Entra en escena este cardenal: un hombre que, bajo el paraguas de “acusaciones de abusos” —palabra que casi todos confunden con lo sexual, olvidando que los abusos de poder y de conciencia también existen—, aparta de mala manera a la fundadora. Ironías de la vida: el supuesto justiciero acaba abusando del mismo poder que dice custodiar en nombre de Dios.
Y como buen príncipe de la Iglesia, no da explicaciones. Tal vez porque cree que sus fieles no las merecen. Tal vez porque sospecha que no tienen la formación suficiente para comprenderle.
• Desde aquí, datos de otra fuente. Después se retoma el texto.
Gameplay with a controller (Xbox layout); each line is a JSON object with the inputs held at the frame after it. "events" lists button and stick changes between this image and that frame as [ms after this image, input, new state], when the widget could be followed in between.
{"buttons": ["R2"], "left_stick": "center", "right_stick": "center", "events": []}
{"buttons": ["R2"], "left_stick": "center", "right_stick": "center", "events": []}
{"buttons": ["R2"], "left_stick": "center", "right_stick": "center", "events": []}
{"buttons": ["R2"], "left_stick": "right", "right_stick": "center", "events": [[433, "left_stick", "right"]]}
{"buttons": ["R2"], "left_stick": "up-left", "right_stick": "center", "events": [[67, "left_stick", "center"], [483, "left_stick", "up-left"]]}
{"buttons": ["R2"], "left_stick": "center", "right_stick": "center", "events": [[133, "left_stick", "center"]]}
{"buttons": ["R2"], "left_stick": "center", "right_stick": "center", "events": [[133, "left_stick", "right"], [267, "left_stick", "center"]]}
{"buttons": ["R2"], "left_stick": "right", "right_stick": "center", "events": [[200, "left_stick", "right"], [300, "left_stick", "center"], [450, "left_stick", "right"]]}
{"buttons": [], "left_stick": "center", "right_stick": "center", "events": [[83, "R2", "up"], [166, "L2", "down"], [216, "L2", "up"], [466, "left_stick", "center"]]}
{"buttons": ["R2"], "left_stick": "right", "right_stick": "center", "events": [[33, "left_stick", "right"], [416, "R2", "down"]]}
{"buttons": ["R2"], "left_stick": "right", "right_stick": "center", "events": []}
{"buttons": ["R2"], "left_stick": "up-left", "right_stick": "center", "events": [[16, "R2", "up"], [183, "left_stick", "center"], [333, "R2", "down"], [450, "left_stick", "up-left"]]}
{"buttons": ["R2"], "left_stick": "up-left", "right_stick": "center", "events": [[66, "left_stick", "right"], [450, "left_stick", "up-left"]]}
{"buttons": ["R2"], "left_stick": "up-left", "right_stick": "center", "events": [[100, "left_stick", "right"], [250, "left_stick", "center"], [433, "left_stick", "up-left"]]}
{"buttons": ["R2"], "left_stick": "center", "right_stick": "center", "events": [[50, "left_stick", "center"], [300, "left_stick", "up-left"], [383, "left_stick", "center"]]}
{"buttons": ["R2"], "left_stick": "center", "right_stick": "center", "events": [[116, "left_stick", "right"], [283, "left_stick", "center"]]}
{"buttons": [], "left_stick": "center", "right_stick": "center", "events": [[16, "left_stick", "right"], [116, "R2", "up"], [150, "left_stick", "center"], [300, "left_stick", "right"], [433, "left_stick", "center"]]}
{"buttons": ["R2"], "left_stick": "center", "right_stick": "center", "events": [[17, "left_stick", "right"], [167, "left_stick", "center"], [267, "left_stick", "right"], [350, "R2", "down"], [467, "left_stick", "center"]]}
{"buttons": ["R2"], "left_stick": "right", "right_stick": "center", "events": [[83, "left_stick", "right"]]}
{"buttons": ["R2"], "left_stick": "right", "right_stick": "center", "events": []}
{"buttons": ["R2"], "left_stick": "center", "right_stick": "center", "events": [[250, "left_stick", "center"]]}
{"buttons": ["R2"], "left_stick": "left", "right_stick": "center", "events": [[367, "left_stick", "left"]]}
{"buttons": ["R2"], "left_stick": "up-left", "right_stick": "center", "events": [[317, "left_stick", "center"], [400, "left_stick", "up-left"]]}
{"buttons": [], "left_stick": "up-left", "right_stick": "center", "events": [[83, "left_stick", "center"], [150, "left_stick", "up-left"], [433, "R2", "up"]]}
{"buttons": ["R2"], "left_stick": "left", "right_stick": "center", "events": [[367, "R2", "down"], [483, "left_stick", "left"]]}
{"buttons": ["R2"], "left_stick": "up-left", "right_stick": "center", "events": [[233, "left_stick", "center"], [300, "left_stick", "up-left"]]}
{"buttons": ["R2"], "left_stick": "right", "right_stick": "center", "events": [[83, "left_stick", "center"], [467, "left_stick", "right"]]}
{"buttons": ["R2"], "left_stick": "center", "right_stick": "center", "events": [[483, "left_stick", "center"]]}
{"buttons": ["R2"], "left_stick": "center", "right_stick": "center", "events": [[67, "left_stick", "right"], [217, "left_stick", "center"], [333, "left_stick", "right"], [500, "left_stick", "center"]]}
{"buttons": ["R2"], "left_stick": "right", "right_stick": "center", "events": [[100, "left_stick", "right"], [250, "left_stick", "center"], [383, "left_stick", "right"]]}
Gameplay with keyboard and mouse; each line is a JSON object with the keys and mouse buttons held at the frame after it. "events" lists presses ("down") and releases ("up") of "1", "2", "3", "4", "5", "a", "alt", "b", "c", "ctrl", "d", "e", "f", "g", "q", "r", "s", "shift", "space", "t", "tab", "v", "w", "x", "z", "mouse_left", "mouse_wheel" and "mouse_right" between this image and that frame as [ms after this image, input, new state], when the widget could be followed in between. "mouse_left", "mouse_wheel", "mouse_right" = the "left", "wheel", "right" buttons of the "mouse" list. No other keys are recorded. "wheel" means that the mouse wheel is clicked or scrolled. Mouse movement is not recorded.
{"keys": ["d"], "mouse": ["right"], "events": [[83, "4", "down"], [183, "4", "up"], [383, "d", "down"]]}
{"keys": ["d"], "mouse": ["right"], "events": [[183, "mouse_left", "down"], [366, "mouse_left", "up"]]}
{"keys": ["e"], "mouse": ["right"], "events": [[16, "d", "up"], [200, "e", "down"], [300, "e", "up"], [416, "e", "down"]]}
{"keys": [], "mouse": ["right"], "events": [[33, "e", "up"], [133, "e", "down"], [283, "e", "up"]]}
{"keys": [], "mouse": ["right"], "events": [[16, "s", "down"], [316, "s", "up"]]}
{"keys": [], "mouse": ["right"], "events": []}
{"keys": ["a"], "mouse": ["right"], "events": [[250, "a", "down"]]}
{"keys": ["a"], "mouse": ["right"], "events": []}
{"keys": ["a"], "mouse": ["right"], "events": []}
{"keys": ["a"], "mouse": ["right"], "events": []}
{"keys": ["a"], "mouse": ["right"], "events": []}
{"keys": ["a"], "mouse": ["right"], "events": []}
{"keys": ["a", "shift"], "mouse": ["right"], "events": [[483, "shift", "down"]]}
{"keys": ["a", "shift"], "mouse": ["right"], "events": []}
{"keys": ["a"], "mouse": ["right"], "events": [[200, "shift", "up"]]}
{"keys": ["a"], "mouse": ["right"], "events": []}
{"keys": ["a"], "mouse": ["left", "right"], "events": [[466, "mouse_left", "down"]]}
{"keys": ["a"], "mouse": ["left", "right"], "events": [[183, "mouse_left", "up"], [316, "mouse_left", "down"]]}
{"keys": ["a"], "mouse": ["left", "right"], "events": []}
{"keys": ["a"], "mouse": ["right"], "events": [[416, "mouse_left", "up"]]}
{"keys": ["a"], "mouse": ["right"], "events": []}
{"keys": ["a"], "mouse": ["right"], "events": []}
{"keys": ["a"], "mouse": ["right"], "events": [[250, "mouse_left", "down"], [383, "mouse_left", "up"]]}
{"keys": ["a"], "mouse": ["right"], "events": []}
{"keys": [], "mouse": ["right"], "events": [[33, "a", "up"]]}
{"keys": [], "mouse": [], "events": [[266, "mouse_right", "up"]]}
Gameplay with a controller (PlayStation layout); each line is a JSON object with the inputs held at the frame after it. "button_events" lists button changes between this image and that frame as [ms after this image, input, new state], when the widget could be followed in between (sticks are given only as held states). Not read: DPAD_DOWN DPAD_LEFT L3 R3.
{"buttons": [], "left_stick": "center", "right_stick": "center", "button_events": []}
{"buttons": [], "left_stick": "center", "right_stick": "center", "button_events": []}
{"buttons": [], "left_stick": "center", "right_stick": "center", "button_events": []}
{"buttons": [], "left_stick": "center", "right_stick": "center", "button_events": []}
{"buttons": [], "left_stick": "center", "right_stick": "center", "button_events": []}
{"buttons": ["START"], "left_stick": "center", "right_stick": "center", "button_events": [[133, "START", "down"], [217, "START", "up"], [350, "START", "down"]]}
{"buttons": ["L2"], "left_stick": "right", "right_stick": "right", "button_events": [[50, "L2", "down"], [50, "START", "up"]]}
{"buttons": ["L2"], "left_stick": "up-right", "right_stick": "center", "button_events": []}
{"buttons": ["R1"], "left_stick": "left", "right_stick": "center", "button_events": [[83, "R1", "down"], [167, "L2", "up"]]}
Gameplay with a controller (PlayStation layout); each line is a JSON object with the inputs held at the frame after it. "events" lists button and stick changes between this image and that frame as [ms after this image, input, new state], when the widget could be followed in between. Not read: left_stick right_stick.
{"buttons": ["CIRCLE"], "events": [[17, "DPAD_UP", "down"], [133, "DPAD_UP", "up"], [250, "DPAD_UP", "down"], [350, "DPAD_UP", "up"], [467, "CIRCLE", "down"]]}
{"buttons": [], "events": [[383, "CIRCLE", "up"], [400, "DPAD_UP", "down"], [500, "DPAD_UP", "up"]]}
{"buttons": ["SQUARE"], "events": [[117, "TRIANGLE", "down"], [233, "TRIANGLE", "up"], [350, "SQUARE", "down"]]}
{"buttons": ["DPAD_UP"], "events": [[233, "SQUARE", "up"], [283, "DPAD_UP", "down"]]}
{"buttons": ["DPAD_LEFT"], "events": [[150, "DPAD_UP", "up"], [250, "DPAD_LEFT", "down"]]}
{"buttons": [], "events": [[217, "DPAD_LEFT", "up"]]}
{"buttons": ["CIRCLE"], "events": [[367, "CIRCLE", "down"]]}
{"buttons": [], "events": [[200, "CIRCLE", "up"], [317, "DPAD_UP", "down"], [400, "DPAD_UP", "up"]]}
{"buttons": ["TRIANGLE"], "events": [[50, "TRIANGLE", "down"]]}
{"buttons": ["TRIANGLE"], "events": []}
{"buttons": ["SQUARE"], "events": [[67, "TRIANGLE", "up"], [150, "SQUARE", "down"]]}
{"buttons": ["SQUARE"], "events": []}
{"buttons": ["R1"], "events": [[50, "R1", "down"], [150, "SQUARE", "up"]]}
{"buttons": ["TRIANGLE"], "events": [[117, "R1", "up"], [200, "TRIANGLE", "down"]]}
O, quién sabe, porque los motivos reales se deshacen en cuanto se exponen a una mínima crítica.
Mientras tanto, un sector pequeñito de la prensa religiosa —pequeñita pero rancia, progresista pero de manual, de esos que sueñan con una Iglesia reducida a ONG asistencialista— aplaude con entusiasmo las decisiones de un obispo a su medida. Progre, progre. Su vida de oración no la juzgo; su vida pública, inevitablemente, sí.
Ahora díganme ustedes: ¿no merece todo esto, como mínimo, una trilogía a lo Dan Brown? Pero en este caso, sin conspiraciones ficticias: aquí todo es real. Y, lamentablemente, demasiado actual.